A universidade que “pesquisa a diversidade”, que desenvolve “projetos de
extensão com a diversidade”, não “ensina a diversidade”. Nesse desencontro
histórico, o não ensinar a diversidade acaba se sobrepondo, na medida em
que, no tripé ensino, pesquisa e extensão, sobrepõe-se o ensino. A conclusão
é bem fácil: Se, na atividade considerada principal da universidade, “a questão
racial negra” não existe, continua a lógica do objeto de estudo.

Para o trabalho do Serviço Social na permanência estudantil, esse debate é
extremamente necessário, na medida em que, ao atendermos discentes em
situação de vulnerabilidade, o componente racial se evidencia.


A política de cotas raciais para ingresso nas universidades públicas,
possibilitou da juventude negra na universidade. Desse contingente de
estudantes cotistas, parcela significativa apresenta situação de vulnerabilidade
econômica, recorrendo, portanto, a assistência estudantil para efetivar a
permanência nesse espaço.


Como profissionais que atuam na permanência estudantil nas universidades,
assistentes sociais não podem ignorar a questão racial negra nesse espaço. A
pessoa estudante negra vai ter demandas que configuram de forma ímpar as
suas condições de permanência.


Nessa direção entendemos que, assistentes sociais que atuam com
permanência estudantil no ensino superior, precisam desenvolver algumas
ações estruturantes que garantam às pessoas negras discentes, condições de
permanência estudantil. Trata-se de ações pautadas no compromisso com a
equidade, acessibilidade, inclusão e pertencimento e não apenas de busca da
igualdade.


A guisa de conclusão desse texto, eu quero pontuar três aspectos que
possibilitam para assistentes sociais trabalharem na perspectiva do
entendimento de que existe uma questão racial negra na universidade e que
esta é uma questão de permanência estudantil.
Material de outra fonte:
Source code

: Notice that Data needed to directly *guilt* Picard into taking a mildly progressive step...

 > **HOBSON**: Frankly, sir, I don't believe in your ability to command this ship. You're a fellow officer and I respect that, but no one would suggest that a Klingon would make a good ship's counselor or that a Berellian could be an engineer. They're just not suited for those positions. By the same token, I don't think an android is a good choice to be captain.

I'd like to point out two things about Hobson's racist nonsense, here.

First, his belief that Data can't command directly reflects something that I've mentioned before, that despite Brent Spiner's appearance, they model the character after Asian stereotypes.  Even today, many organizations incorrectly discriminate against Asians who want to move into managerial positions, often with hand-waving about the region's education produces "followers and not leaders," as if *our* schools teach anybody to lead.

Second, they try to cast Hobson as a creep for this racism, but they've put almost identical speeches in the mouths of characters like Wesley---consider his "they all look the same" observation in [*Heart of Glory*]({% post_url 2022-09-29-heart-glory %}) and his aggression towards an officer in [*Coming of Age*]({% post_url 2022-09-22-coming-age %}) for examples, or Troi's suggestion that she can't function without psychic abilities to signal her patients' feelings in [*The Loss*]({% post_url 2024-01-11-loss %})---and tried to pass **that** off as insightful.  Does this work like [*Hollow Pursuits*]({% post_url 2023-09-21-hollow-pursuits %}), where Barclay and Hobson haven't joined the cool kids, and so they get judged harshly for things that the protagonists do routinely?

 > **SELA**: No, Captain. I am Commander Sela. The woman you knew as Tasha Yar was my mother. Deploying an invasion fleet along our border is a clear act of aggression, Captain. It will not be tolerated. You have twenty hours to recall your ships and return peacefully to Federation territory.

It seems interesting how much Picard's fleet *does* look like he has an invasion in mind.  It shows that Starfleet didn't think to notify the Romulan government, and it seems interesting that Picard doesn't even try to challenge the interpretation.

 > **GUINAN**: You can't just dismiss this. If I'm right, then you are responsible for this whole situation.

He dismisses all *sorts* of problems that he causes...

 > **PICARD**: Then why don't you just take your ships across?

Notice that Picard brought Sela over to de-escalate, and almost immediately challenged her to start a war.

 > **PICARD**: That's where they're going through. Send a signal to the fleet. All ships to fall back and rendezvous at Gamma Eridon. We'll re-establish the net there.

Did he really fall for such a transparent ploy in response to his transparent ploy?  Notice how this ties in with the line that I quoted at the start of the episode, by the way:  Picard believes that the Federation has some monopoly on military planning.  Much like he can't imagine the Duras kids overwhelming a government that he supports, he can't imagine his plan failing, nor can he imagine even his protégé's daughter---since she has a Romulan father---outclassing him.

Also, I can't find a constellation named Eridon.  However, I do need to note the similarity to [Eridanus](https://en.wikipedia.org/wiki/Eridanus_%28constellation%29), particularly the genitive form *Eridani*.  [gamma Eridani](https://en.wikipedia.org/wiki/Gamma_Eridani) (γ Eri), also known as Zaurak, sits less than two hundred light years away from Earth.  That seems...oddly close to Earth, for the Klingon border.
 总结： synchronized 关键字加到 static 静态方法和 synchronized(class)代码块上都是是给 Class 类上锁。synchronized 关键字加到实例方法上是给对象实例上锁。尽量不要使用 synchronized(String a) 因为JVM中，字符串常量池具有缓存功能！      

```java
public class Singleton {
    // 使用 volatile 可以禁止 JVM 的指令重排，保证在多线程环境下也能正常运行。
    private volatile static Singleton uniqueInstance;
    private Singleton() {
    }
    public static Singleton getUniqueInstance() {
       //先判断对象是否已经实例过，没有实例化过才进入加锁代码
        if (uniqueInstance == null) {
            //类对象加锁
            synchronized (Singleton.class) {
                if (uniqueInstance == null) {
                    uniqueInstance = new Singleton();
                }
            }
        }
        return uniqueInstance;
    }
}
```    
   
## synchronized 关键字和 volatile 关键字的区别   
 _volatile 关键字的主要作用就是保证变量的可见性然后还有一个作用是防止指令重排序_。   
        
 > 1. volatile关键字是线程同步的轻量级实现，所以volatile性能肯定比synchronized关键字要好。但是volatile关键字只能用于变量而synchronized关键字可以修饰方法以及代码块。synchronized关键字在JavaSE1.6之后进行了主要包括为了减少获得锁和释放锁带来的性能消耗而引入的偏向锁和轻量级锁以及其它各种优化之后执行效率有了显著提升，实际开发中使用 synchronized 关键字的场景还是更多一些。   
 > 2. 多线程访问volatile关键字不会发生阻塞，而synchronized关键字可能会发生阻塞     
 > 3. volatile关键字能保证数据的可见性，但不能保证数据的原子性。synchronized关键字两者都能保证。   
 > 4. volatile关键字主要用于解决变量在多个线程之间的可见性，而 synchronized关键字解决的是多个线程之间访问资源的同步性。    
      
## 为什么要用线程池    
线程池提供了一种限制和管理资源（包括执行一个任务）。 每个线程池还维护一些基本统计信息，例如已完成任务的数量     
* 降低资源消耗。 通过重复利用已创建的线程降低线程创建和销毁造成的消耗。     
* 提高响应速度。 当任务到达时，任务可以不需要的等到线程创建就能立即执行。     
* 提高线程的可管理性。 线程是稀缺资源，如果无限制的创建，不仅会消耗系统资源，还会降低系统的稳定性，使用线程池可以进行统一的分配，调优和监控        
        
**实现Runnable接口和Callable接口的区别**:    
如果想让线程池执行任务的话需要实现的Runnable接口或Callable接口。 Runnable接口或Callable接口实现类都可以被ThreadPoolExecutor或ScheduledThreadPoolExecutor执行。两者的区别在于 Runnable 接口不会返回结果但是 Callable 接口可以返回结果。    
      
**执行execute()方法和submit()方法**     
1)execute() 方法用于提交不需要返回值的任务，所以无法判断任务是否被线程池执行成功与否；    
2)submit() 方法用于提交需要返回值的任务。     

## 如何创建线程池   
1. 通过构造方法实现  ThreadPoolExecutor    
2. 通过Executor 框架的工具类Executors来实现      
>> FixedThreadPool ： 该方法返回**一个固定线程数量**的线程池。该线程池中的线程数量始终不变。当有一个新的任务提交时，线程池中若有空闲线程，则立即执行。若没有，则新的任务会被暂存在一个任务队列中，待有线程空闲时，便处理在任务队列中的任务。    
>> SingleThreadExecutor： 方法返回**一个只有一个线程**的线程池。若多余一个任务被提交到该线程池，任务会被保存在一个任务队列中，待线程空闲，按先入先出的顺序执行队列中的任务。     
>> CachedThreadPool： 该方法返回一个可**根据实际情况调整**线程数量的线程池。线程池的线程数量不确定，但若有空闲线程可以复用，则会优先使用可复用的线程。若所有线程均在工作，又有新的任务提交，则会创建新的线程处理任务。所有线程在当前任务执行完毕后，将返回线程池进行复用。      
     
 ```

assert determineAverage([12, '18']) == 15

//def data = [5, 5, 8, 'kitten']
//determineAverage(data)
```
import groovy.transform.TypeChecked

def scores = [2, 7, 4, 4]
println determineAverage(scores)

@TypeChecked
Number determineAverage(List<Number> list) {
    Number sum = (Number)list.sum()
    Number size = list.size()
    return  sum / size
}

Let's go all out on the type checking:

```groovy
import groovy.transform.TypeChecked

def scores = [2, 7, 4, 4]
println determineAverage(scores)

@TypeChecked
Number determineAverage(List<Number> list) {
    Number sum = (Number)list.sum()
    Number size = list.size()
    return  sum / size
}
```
O primeiro aspecto diz respeito a visibilidade da questão racial negra nas
ações do Serviço Social na permanência estudantil
nas universidades. As
demandas da população negra não podem ser registradas sem fazer referência
ao grupo racial a que esta população pertence. Ou seja, quando discentes
procuram o Serviço Social para queixar-se de, estar sofrendo “cancelamento”,
ou quando procuram o Serviço Social para solicitar auxílio emergencial, o
pertencimento racial desses discentes é fundamental para compreensão da
realidade vivenciada. Então, para que o Serviço Social na permanência
estudantil desenvolva ações para equidade e pertencimento racial é preciso
enxergar a questão racial nas demandas do cotidiano.


O segundo aspecto diz respeito ao registro técnico das demandas que se
relacionam com a questão racial
. Ainda que muitas vezes se perceba a questão racial nas ações do cotidiano, essa demanda não é registrada nos
diários de trabalho, relatórios, planos e projetos. Como trabalhar uma questão
que não existe “oficialmente”?


O terceiro aspecto faz referência a necessidade de conhecer efetivamente
as pessoas com as quais se trabalha
, e nesse texto, estou me referindo
especificamente as pessoas negras. Quem são essas pessoas discentes?
Quais os interesses e expectativas delas? Como podemos desenvolver ações
que de fato contemplem as necessidades delas?


A partir dessas aproximações é possível começar a pensar em um trabalho na
permanência estudantil que reconheça a questão racial negra, de fato, na
universidade. Como fazer esse trabalho? Esse é assunto para outro post.